Clear focus on profits

Snapdeal

, for instance, expects to touch Rs 6,220 crores in gross merchandise sales by the next financial year. It aims to be profitable in the following year. In fiscal 2013, Jasper Infotech, the parent company that owns and operates Snapdeal, posted losses worth Rs 120.1 crores, much bigger than the Rs 81.2 crores loss in fiscal 2012, revealed the company's financials filed at the Registrar of Companies. However, the focus on turning profitable is supported at a time when the company is planning to list its shares in the United States over the next 12 to 24 months.

On the other hand, fashion retailer Myntra’s target is to be profitable by the end of 2014. The company aims to clock in a turnover of Rs 800 crores in fiscal 2014. It has decided against selling fast-moving, low-value apparels that would have boosted sales but brought in lower margins. In fiscal 2013, the company had sales worth Rs 212.4 crores at a loss of Rs 134.7 crores, according to the Ministry of Corporate Affairs' (MCA) website.

As per industry experts, the main reason for this focus on profits is to attract investments to scale up operations. Since 2011, equity investors have put in almost 1.2 billion dollars (over Rs 7,450 crores) into online product retail, says a Venture Intelligence study. But, 2013, did not witness too many investments. More than half of the over 600 million dollars (over Rs 3,700 crores) raised by e-commerce companies went to market leader Flipkart.

Flipkart India, the wholesale cash and carry entity of online retail firm, reported a loss of Rs 281.7 crores before extraordinary items and tax in fiscal 2013, reveal documents filed with the MCA, compared with a Rs 109.9 crores loss in fiscal 2012.

Maturing e-commerce sector

With players understanding the online retail business, the Indian e-commerce market is gradually showing signs of maturity and healthy competition. While players earlier took six to seven years to break even with investors looking at a more reasonable time frame, are now making efforts to reach that goal faster.

Globally, Amazon, the world's largest online retailer, founded in 1994, has never seen profitability since inception while, China's Alibaba, the world's largest online marketplace that does not own any products sold on its flagship websites, Taobao and Tmall have been profitable.
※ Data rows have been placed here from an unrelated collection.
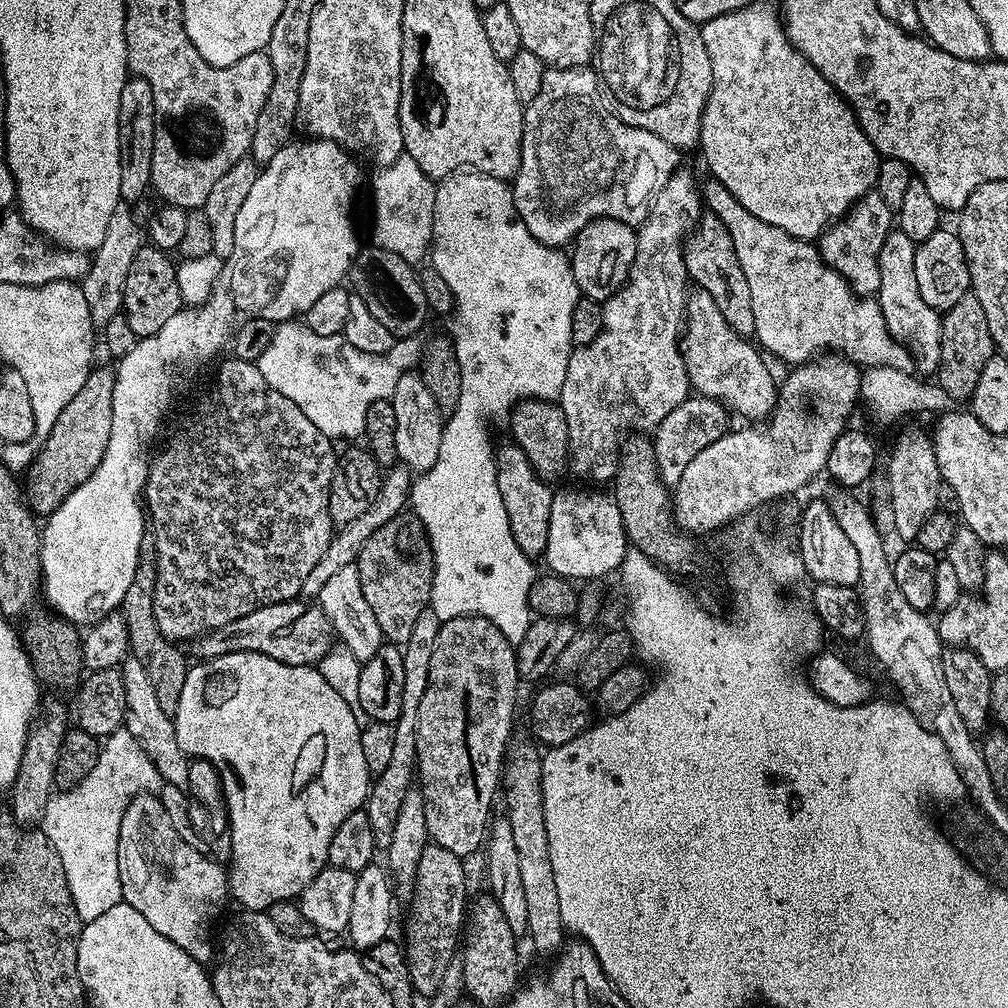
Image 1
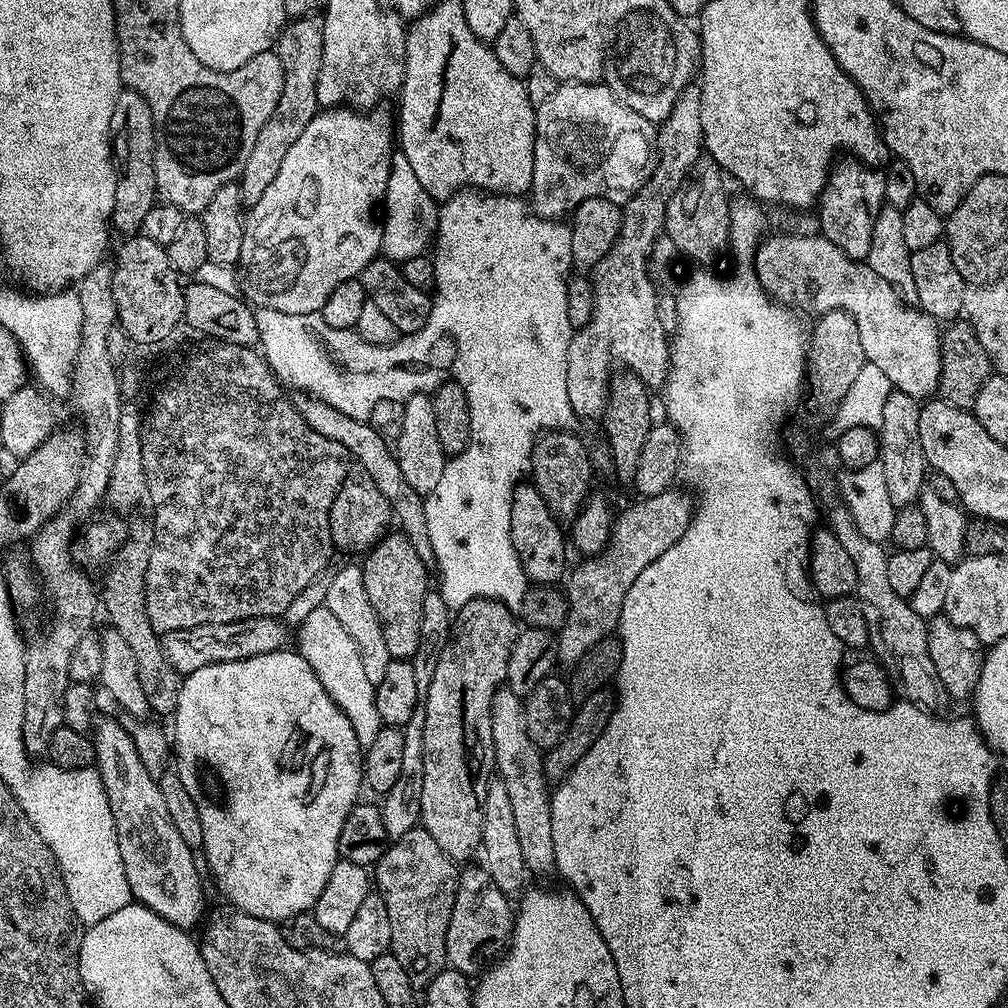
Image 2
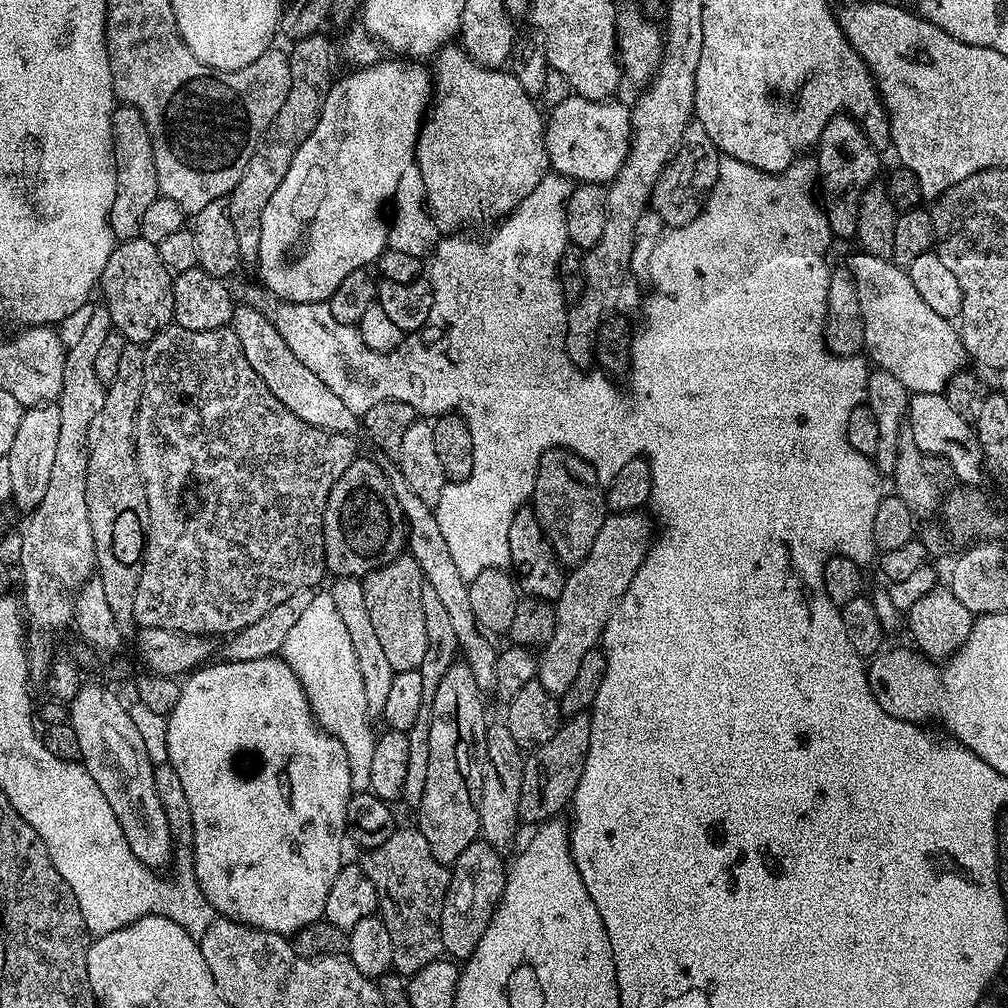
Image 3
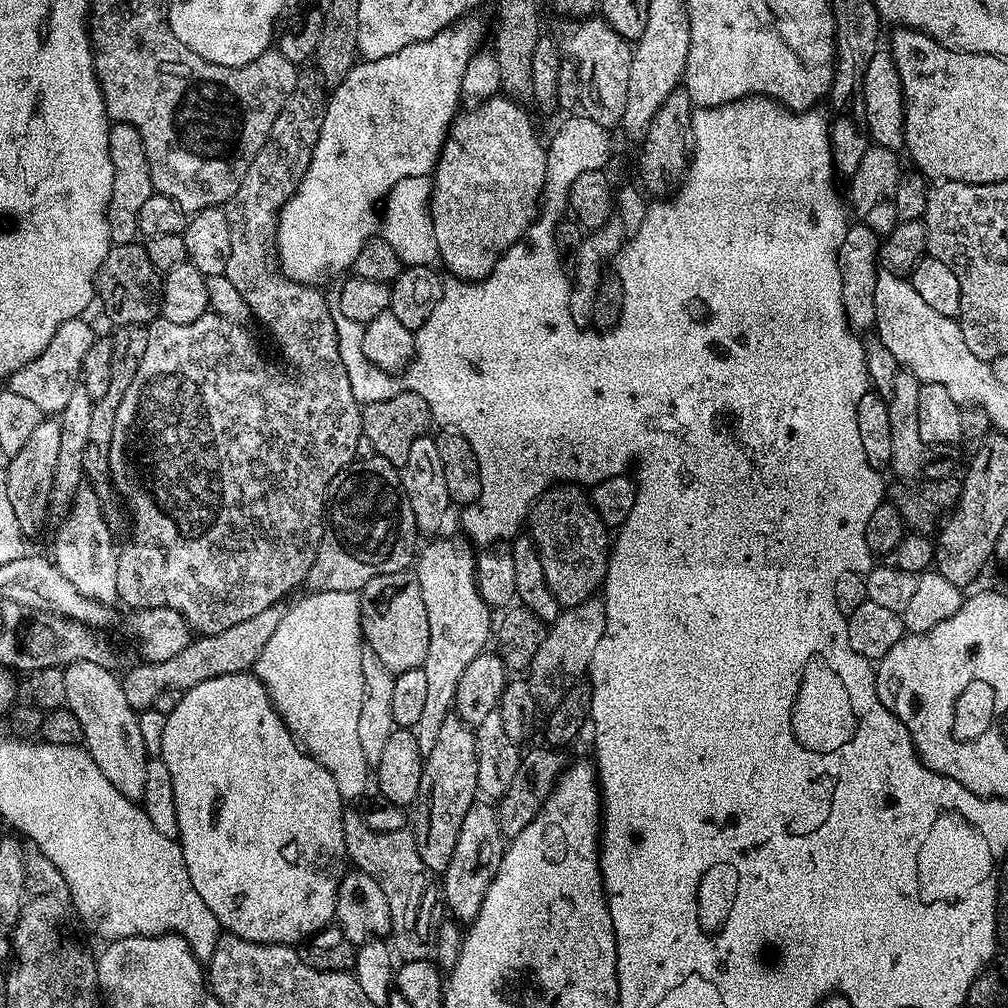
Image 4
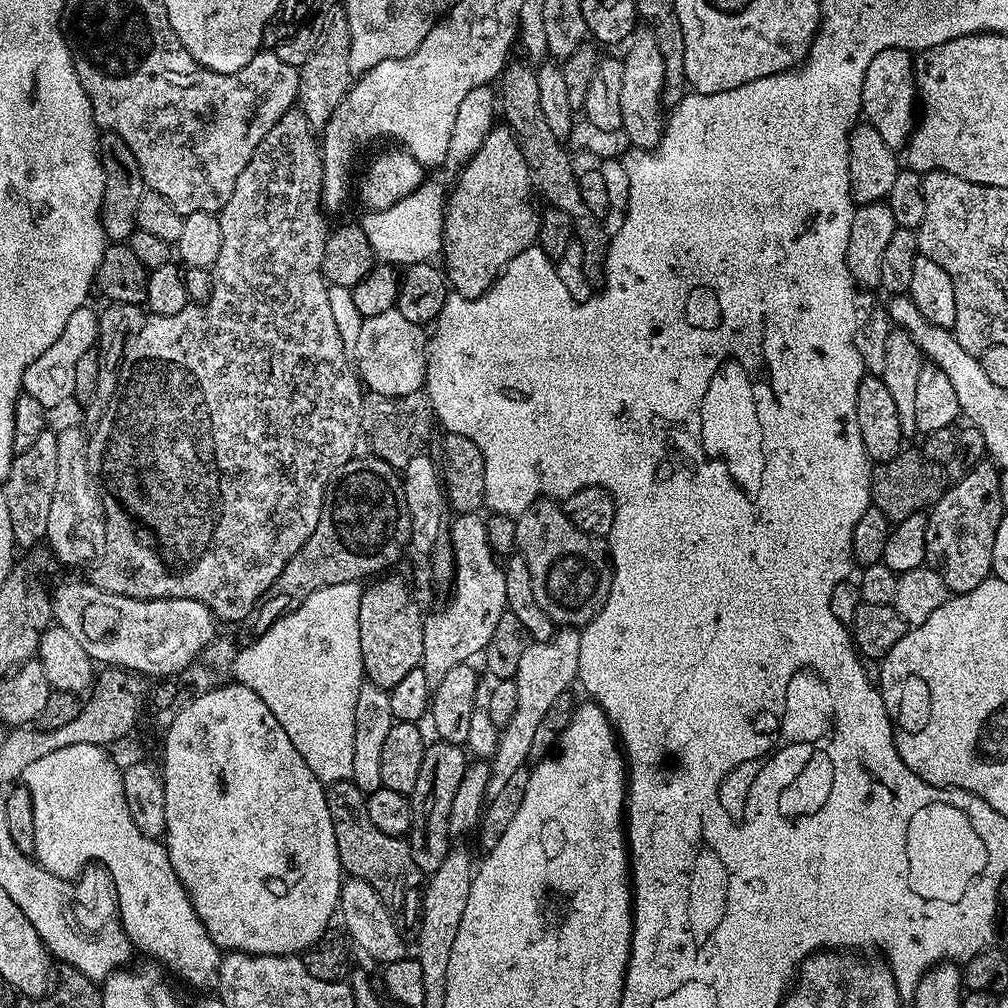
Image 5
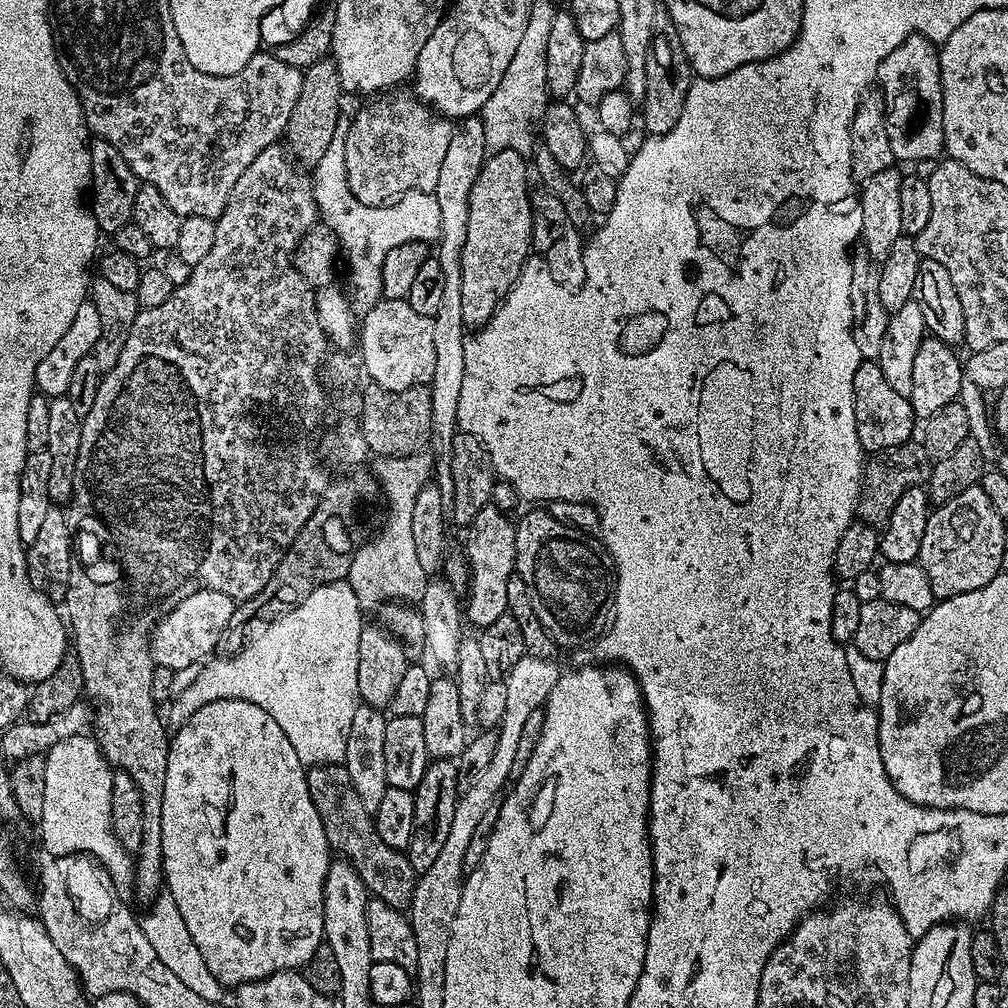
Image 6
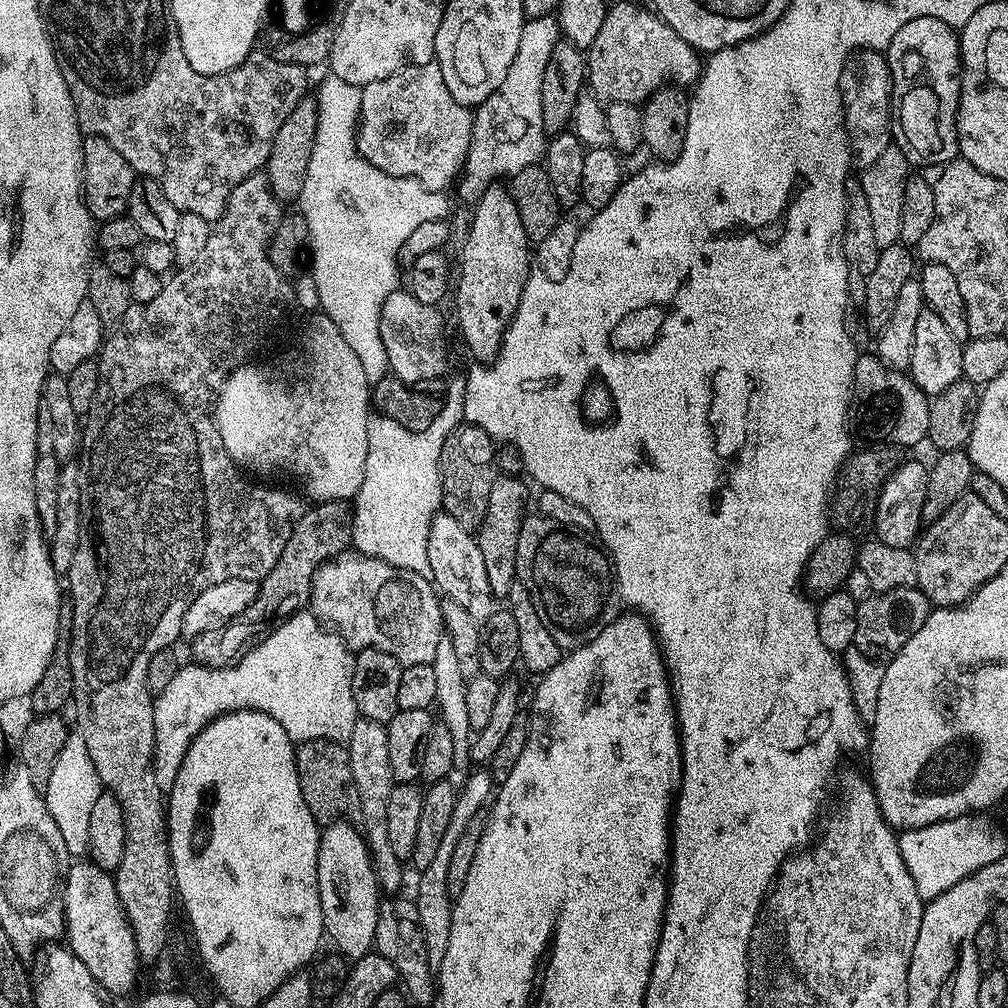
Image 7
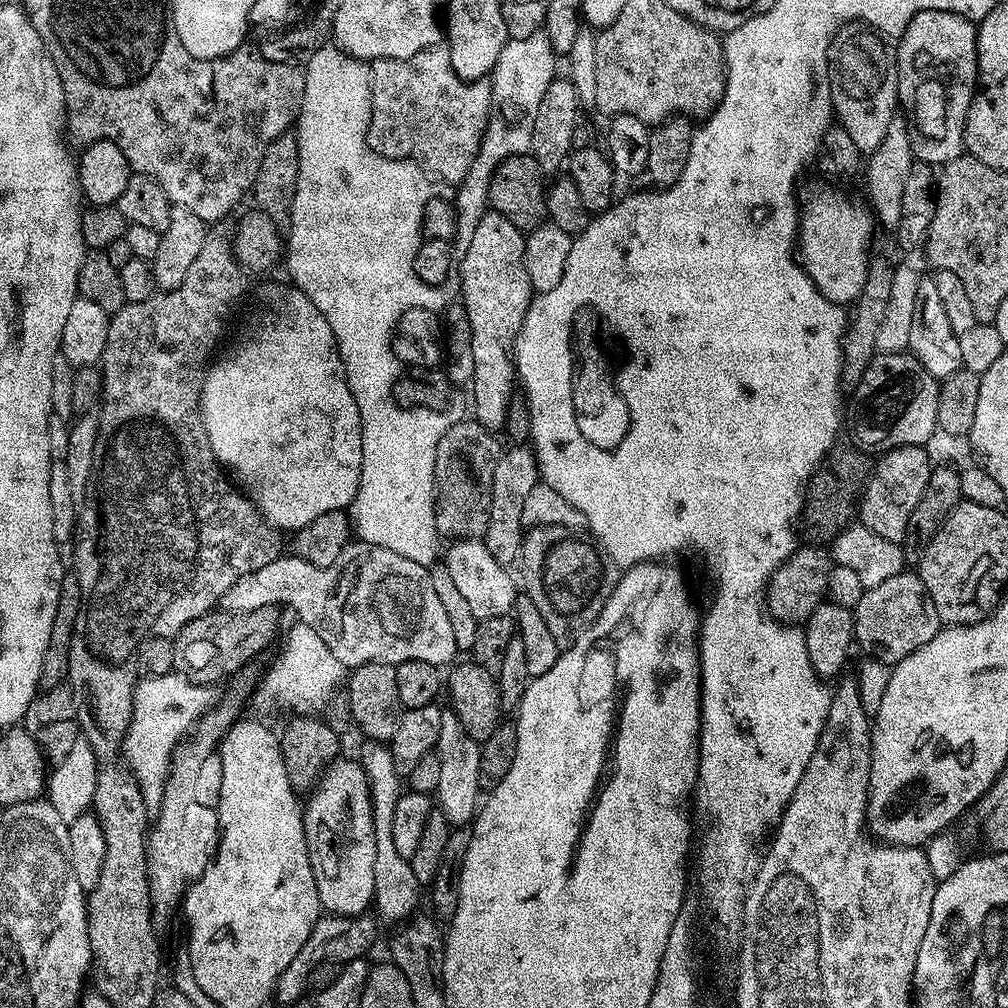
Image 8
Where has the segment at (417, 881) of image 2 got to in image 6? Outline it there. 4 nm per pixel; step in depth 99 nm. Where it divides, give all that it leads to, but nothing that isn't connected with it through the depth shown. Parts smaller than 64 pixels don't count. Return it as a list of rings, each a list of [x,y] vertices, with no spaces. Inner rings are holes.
[[[313,764],[307,774],[310,798],[322,818],[329,849],[351,862],[375,899],[401,910],[407,909],[412,902],[418,874],[401,849],[386,846],[386,842],[378,838],[373,813],[362,806],[362,798],[358,798],[358,790],[354,790],[354,782],[350,782],[350,774],[344,765]]]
With market leaders clearly emerging and research reports gung ho about the prospects of e-commerce segment in India, there is no doubt that online players have realized the need to adopt measures that would satisfy consumer demand and also keep cash registers ringing. And with DIPP releasing a discussion paper on the prospects of FDI in Indian ecommerce, the industry is now looking forward to thrive with fresh hopes.